Novas Oportunidades para Contribuições na Logística Reversa
O prazo para o envio de contribuições referente à consulta pública que visa implementar a política estadual de logística reversa em São Paulo foi estendido até o dia 27 de fevereiro. Esta ação, promovida pelo Governo de São Paulo através da Secretaria de Meio Ambiente, Infraestrutura e Logística (Semil), tem como objetivo ampliar o diálogo com a população e aprimorar as diretrizes que regulamentam a responsabilidade pelo retorno e a destinação apropriada de produtos e resíduos no estado.
A Tomada de Subsídios é uma ferramenta de participação social que antecede a criação de normas. Ela permite a coleta de contribuições, opiniões e sugestões sobre temas que estão sendo estudados ou aprimorados. Neste caso, a consulta está vinculada ao processo de regulamentação da logística reversa, possibilitando que as propostas sejam qualificadas a partir das opiniões recebidas.
Entendendo a Logística Reversa
Em conformidade com a Lei Federal nº 12.305/2010, que estabelece a Política Nacional de Resíduos Sólidos (PNRS), a logística reversa envolve uma série de ações e procedimentos destinados à coleta e devolução dos resíduos sólidos ao setor empresarial. O objetivo é possibilitar o reaproveitamento desses materiais em seus ciclos produtivos ou em outros processos, ou ainda encaminhá-los para uma destinação final ambientalmente adequada.
Na prática, a implementação de sistemas de logística reversa abrange diversas atividades, como coleta, reutilização, reciclagem, tratamento e disposição final dos resíduos gerados após o consumo de produtos e embalagens. Essas ações são fundamentais para minimizar os impactos ambientais e promover um uso mais consciente dos recursos disponíveis.
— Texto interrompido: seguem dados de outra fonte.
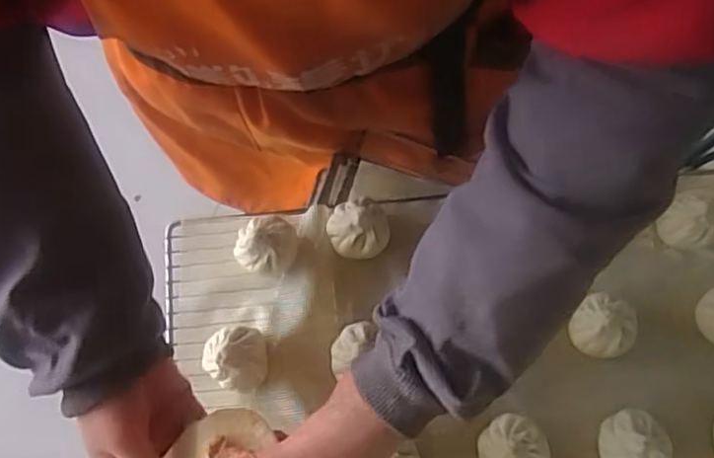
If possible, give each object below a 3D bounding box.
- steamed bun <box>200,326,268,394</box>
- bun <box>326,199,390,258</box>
[{"bbox_3d":[-0.101,0.107,0.527,0.048,0.036,0.049,0,71,0],"label":"steamed bun"},{"bbox_3d":[0.001,0.000,0.566,0.052,0.035,0.049,0,71,0],"label":"bun"}]

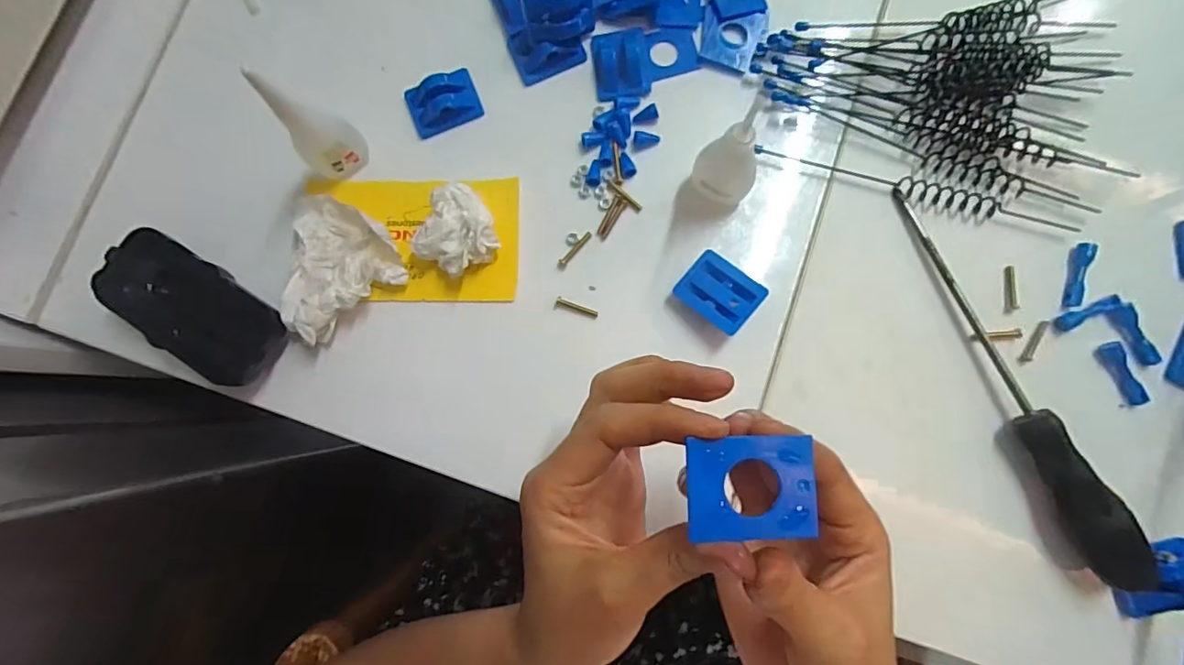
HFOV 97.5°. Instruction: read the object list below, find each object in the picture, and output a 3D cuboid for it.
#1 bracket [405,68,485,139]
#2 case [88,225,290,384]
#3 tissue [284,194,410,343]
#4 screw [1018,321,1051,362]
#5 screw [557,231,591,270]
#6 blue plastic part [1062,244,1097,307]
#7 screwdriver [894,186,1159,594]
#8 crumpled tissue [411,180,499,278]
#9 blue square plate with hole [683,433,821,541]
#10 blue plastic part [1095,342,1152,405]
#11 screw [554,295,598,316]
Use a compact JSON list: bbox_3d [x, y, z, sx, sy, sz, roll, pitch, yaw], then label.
[{"bbox_3d":[-0.094,-0.146,0.327,0.044,0.010,0.031,-24,84,1],"label":"bracket"},{"bbox_3d":[-0.234,-0.015,0.309,0.101,0.033,0.052,34,87,6],"label":"case"},{"bbox_3d":[-0.158,-0.044,0.310,0.075,0.028,0.075,-42,84,-1],"label":"tissue"},{"bbox_3d":[0.257,0.005,0.298,0.007,0.004,0.027,34,88,6],"label":"screw"},{"bbox_3d":[-0.010,-0.050,0.318,0.005,0.004,0.029,43,88,6],"label":"screw"},{"bbox_3d":[0.286,-0.034,0.304,0.009,0.007,0.038,14,86,4],"label":"blue plastic part"},{"bbox_3d":[0.235,0.020,0.285,0.025,0.031,0.233,-20,84,1],"label":"screwdriver"},{"bbox_3d":[-0.078,-0.059,0.308,0.043,0.025,0.048,31,87,6],"label":"crumpled tissue"},{"bbox_3d":[0.049,0.049,0.163,0.039,0.005,0.030,-1,85,3],"label":"blue square plate with hole"},{"bbox_3d":[0.307,0.023,0.299,0.011,0.004,0.038,-27,84,1],"label":"blue plastic part"},{"bbox_3d":[-0.009,-0.015,0.314,0.026,0.004,0.006,18,86,5],"label":"screw"}]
Responsabilidades na Logística Reversa
A proposta em discussão busca estabelecer as responsabilidades de todos os membros do sistema de logística reversa, alinhando-se ao princípio da responsabilidade compartilhada ao longo do ciclo de vida dos produtos, conforme delineado na PNRS. Fabricantes, importadores, distribuidores e comerciantes são convocados a se integrar para reduzir a geração de resíduos e desenvolver produtos e embalagens que incentivem a reciclabilidade e reutilização. Além disso, devem promover o reaproveitamento de resíduos pós-consumo em seus ciclos produtivos e assegurar a implementação coordenada dos sistemas de logística reversa em toda a cadeia produtiva.
Além disso, a responsabilidade pela logística reversa se estende também a distribuidores e comerciantes de bens de consumo que atuam no estado de São Paulo. Essa exigência se aplica a produtos e embalagens que possam ser reinseridos nos ciclos produtivos ou que apresentem riscos à saúde pública e ao meio ambiente, reforçando assim o princípio da responsabilidade compartilhada durante todo o ciclo de vida dos produtos.
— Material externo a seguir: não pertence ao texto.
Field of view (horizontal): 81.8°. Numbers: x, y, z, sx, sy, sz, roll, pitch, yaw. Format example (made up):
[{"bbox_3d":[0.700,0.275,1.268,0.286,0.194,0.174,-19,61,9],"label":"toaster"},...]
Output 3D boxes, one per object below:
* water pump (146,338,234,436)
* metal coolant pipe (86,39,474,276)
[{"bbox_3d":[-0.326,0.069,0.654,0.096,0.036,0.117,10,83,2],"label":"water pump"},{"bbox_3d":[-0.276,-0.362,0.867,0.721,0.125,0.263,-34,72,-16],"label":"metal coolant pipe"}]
Participação da Sociedade Civil
Para Cristiano Kenji, subsecretário de Recursos Hídricos e Saneamento da Semil, a consulta pública é um passo crucial na construção de uma política moderna e eficaz. “Essa tomada de subsídios é uma chance de criar, de modo participativo, normas que sejam mais simples, transparentes e eficientes para a logística reversa em São Paulo. Queremos ouvir aqueles que estão na linha de frente – produtores, consumidores e gestores de resíduos – para elaborar um regramento que realmente atenda à realidade paulista”, declarou.
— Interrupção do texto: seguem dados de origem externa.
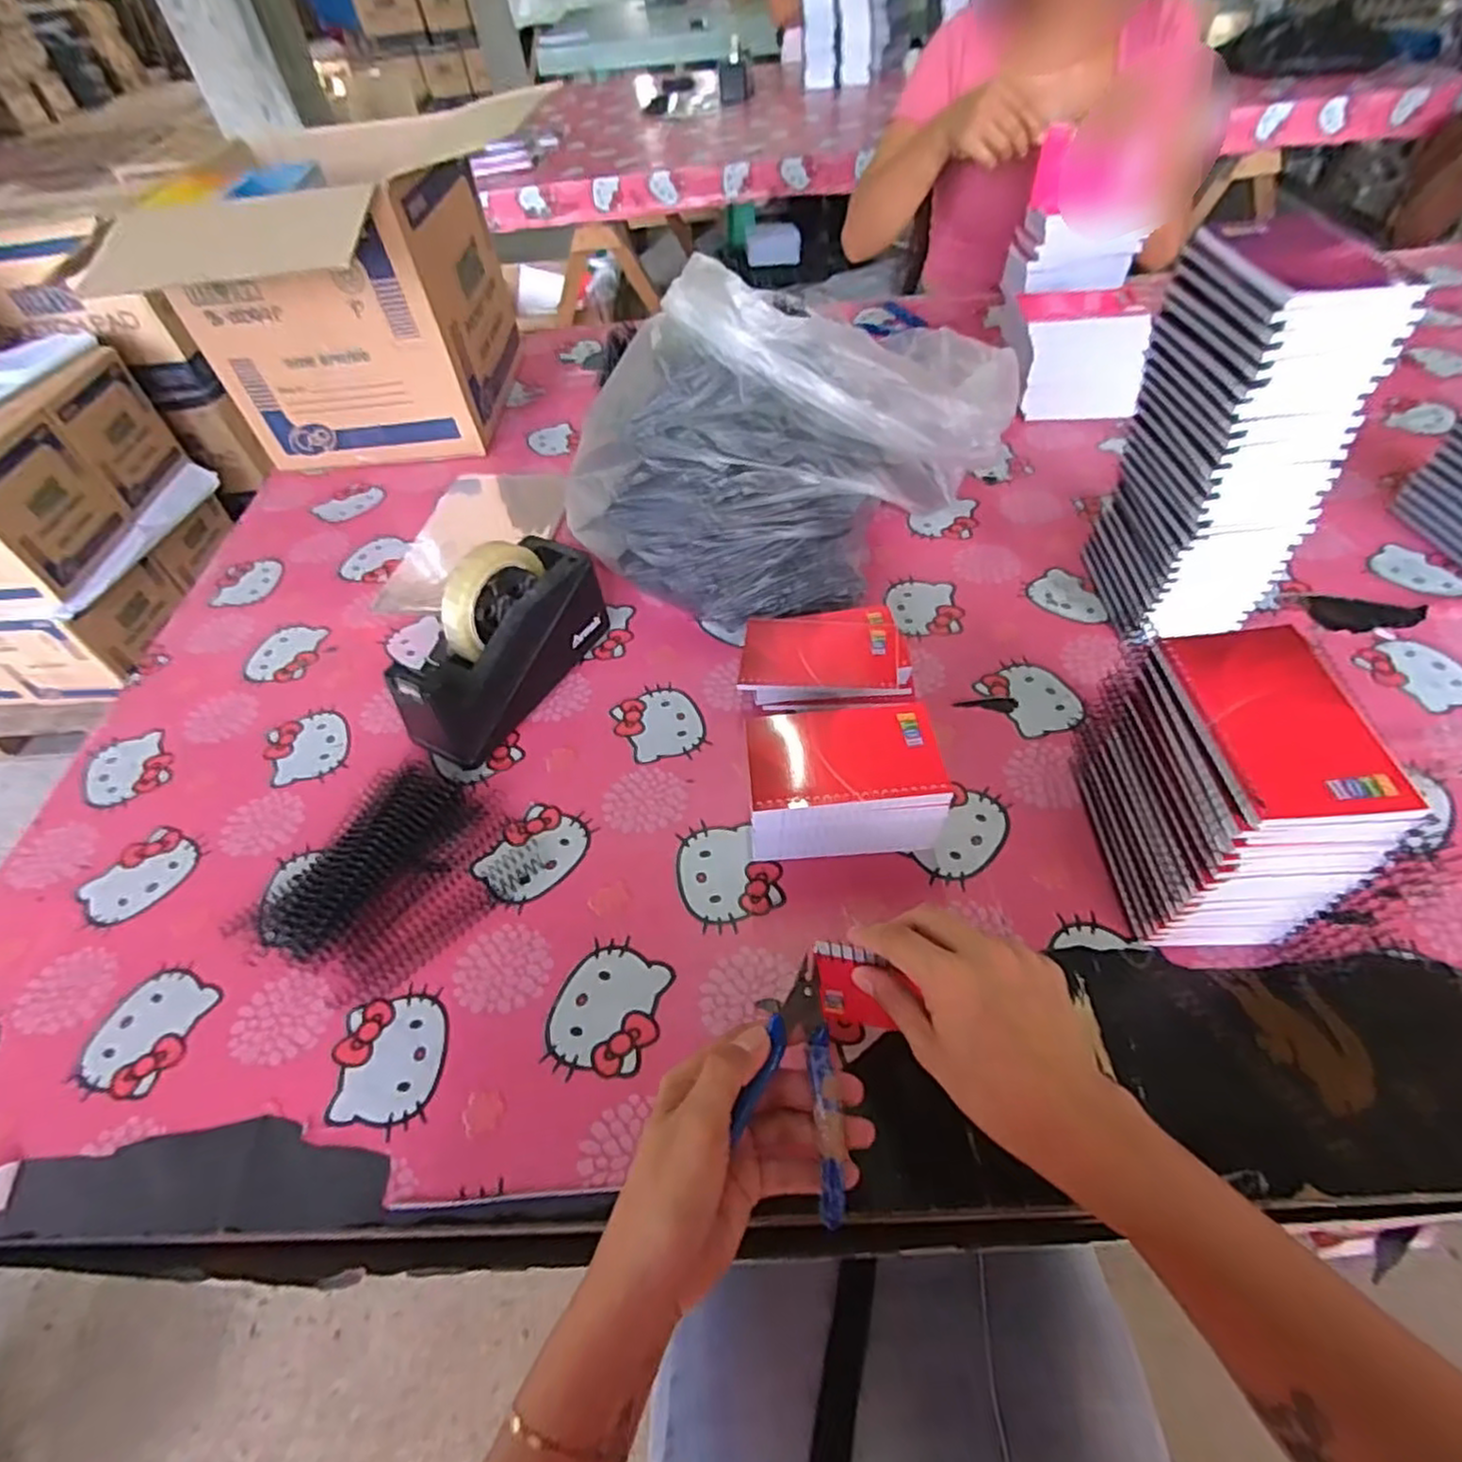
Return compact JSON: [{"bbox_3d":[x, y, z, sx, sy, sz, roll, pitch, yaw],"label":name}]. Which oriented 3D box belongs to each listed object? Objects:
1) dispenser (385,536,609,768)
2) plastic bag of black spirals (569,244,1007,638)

Como Enviar suas Sugestões
As contribuições devem ser enviadas exclusivamente através do formulário eletrônico acessível no site da Semil. Os participantes precisam informar seu nome, contato e, se aplicável, a entidade que representam. O formulário dispõe de um espaço para sugestões, com limite de mil caracteres, destinado ao envio de ideias e opiniões relacionadas especificamente à logística reversa no Estado de São Paulo.
Uma vez enviado, o participante receberá um número de protocolo pelo e-mail cadastrado. Somente as contribuições que atenderem às regras estabelecidas e que possuírem protocolo válido serão consideradas na consulta.